Hello Wellness Warriors,

One of the biggest misconceptions in healthcare is that symptoms are the problem.

They're not.


Your symptoms are your body's way of communicating with you.

Think about the check engine light in your car. You wouldn't put a piece of tape over the light and assume everything is fine. You'd want to know why it came on.

Your body works the same way.

Fatigue, headaches, digestive issues, anxiety, joint pain, brain fog, insomnia—even many chronic conditions—are often signals that something deeper is out of balance.

The challenge is that many treatments focus on quieting the symptom rather than asking the more important question:


Why is the body producing this symptom in the first place?

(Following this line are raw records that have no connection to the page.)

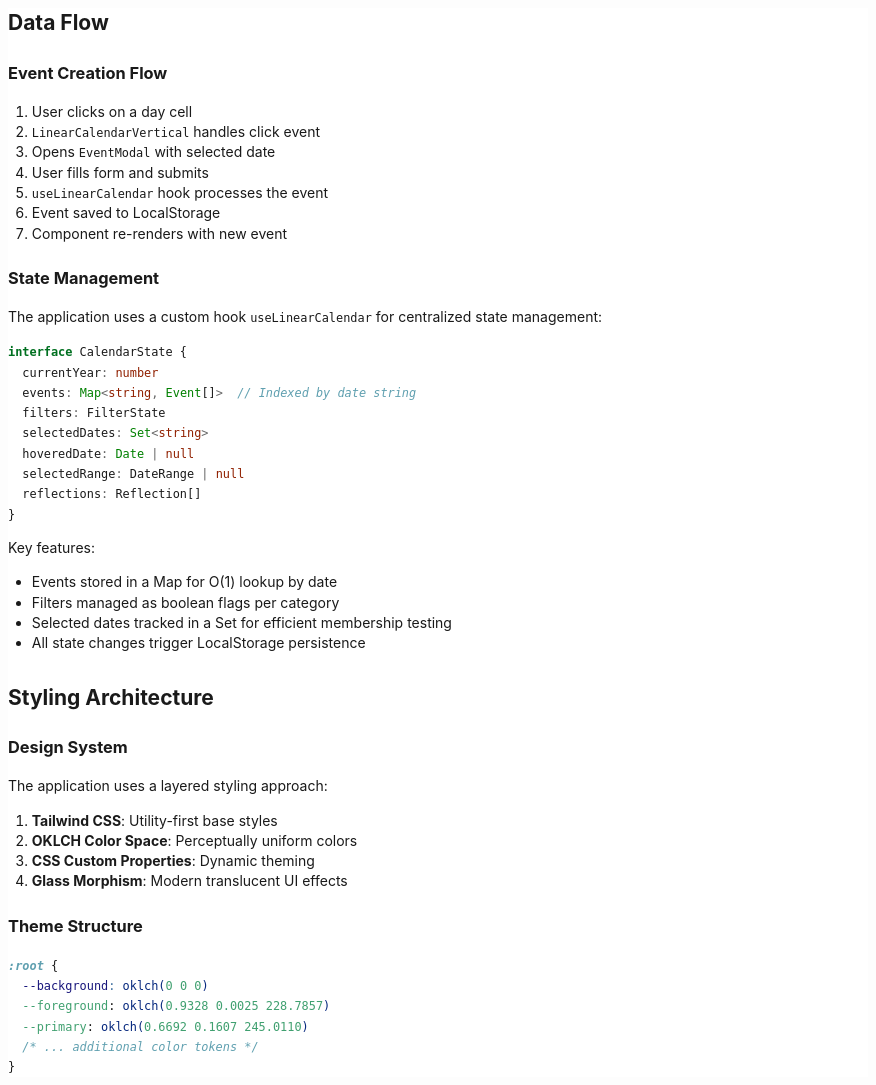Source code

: ## Data Flow

### Event Creation Flow
1. User clicks on a day cell
2. `LinearCalendarVertical` handles click event
3. Opens `EventModal` with selected date
4. User fills form and submits
5. `useLinearCalendar` hook processes the event
6. Event saved to LocalStorage
7. Component re-renders with new event

### State Management

The application uses a custom hook `useLinearCalendar` for centralized state management:

```typescript
interface CalendarState {
  currentYear: number
  events: Map<string, Event[]>  // Indexed by date string
  filters: FilterState
  selectedDates: Set<string>
  hoveredDate: Date | null
  selectedRange: DateRange | null
  reflections: Reflection[]
}
```

Key features:
- Events stored in a Map for O(1) lookup by date
- Filters managed as boolean flags per category
- Selected dates tracked in a Set for efficient membership testing
- All state changes trigger LocalStorage persistence

## Styling Architecture

### Design System

The application uses a layered styling approach:

1. **Tailwind CSS**: Utility-first base styles
2. **OKLCH Color Space**: Perceptually uniform colors
3. **CSS Custom Properties**: Dynamic theming
4. **Glass Morphism**: Modern translucent UI effects

### Theme Structure

```css
:root {
  --background: oklch(0 0 0)
  --foreground: oklch(0.9328 0.0025 228.7857)
  --primary: oklch(0.6692 0.1607 245.0110)
  /* ... additional color tokens */
}
```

For over 40 years, I've approached healthcare a little differently.

Instead of chasing symptoms, I search for the hidden functional imbalances that are preventing the body from doing what it was designed to do—heal itself.

Sometimes it's an organ that's underperforming.

Sometimes it's the nervous system.

Sometimes it's chronic inflammation, nutritional deficiencies, toxic burden, emotional stress, or an imbalance that has been quietly developing for years before symptoms ever appeared.

The symptom is rarely the starting point.

It's the final message.

This is the philosophy that has guided my practice for decades:


Health isn't about chasing symptoms. It's about restoring function.

When we uncover and address the underlying functional imbalance, we restore function. And when function is restored, the body often begins to heal naturally.

My goal has never been to simply help people feel better.

My goal is to help them function better.

Because when the body functions better...

...it often feels better.

Every person is unique.

Two people may have the same diagnosis but completely different underlying functional imbalances. That's why no two care plans in my office are exactly alike.

Remember, symptoms are information—not your enemy.

Listen to them.

Respect them.

Then find out what they're trying to tell you.

Until next Sunday, remember… your body is always trying to heal.